Many small business owners are reluctant to put their data in the cloud, fearing security breaches, data loss, and system-wide outages.


How can you prepare or prevent this?


You can’t completely prevent it, but you can prepare for it.


The stock prices of companies like Salesforce.com or NetSuite are a clear indication that businesses are moving to “the cloud” at an increasing rate.  Some businesses who hosted their sites with Squarespace experienced an outage when Hurricane Sandy battered the East Coast. Something within their infrastructure failed which meant thousands of hosted web sites were unavailable. GoDaddy had a similar and much wider-spread outage around a month earlier. And scores of other software-as-a-service companies were down because of being housed in a single building near New York.

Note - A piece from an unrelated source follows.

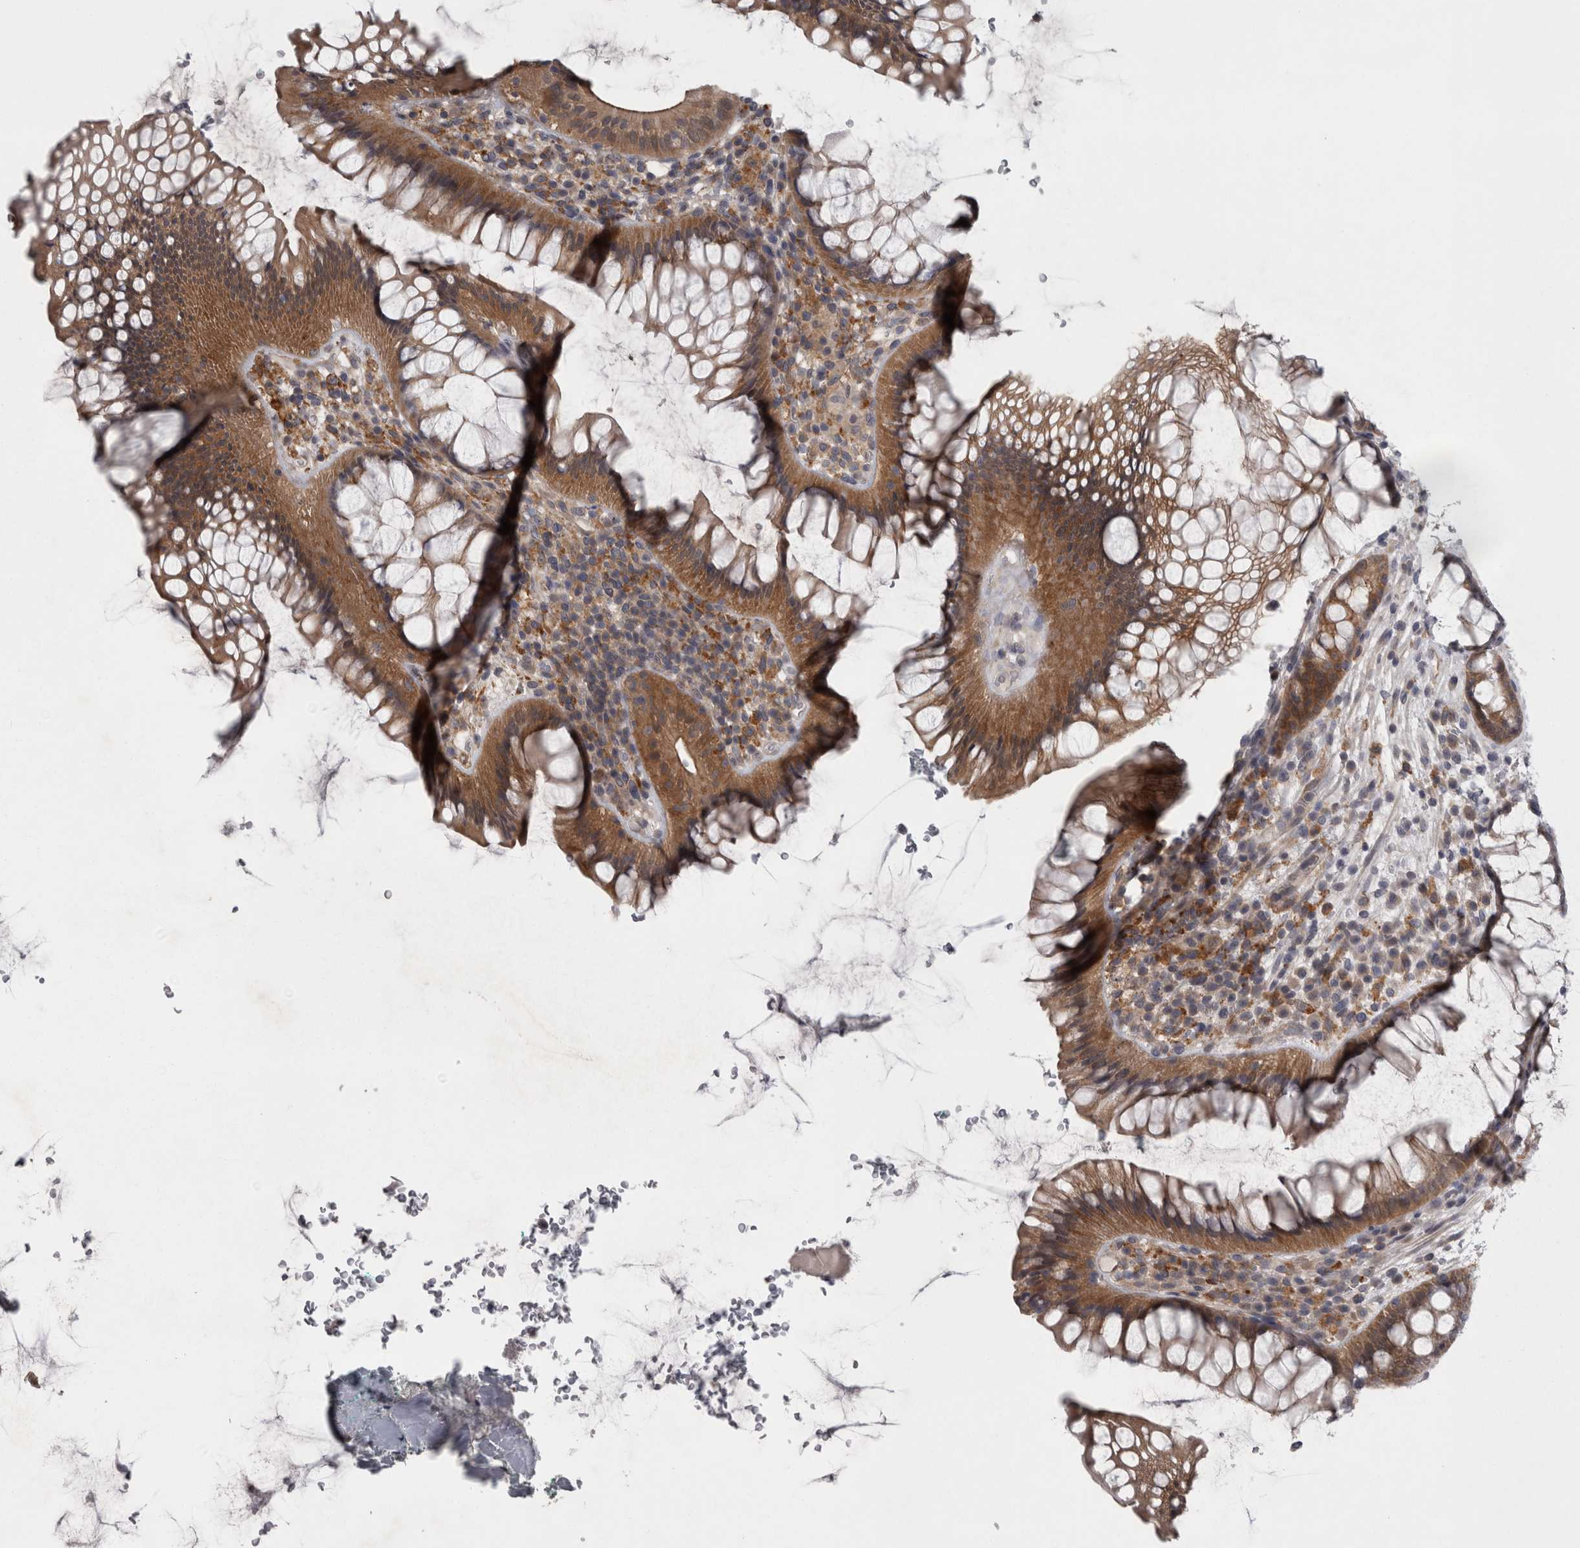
{"staining": {"intensity": "moderate", "quantity": ">75%", "location": "cytoplasmic/membranous"}, "tissue": "rectum", "cell_type": "Glandular cells", "image_type": "normal", "snomed": [{"axis": "morphology", "description": "Normal tissue, NOS"}, {"axis": "topography", "description": "Rectum"}], "caption": "DAB immunohistochemical staining of benign human rectum shows moderate cytoplasmic/membranous protein expression in about >75% of glandular cells.", "gene": "PRKCI", "patient": {"sex": "male", "age": 51}}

You can’t prevent hurricanes. But businesses who host their services in the cloud can invest in tools for redundancy, so that an outage at a single facility doesn’t take them entirely down. Here are 3 things you CAN do to minimize the disruption of impact to you if you are using a cloud service:


1) expect it. Many IT people read about hosting company outages during Hurricane Sandy and likely chuckled “nice one, guys, way to load balance those servers” – because a natural disaster is EXACTLY what a hosted business should be preparing for, building contingency plans. So if you’re not surprised and can move forward, you’ll be less emotionally impacted by an outage.


2) do your homework. You don’t have to be a computer science major to ask a sales person “in how many locations do you house your servers?” or “what service level guarantees do you provide and what recourse do I have if your site(s) are unavailable?” – if a service is housed in a single colocation facility, then you’re going to need to hope that they don’t have any natural disasters nearby.


3) hedge your bets – if you’re on Gmail, keep a LOCAL copy of all of your mail on your computer. If Gmail is down (yes, even Google isn’t immune to an outage) then you will at least have a copy of your messages to refer to and can send your mail out through a backup account, like a Yahoo or Outlook.com account.


4) decide your own risk level – a bank will require much more reinforcements than a small business. Most small businesses don’t think of keeping generators, fuel, backup hardware, redundant internet connections, around for the possibility of a problem. That’s WHY many of them go with the cloud in the first place. But make sure your cloud partners manage their risk at a level that works for you.


Here’s a good rule of thumb: that inexpensive cloud service you chose over the higher cost one might not be as prepared for a hurricane.  So if it seems like a great deal, it might be, as long as Mother Nature doesn’t get upset.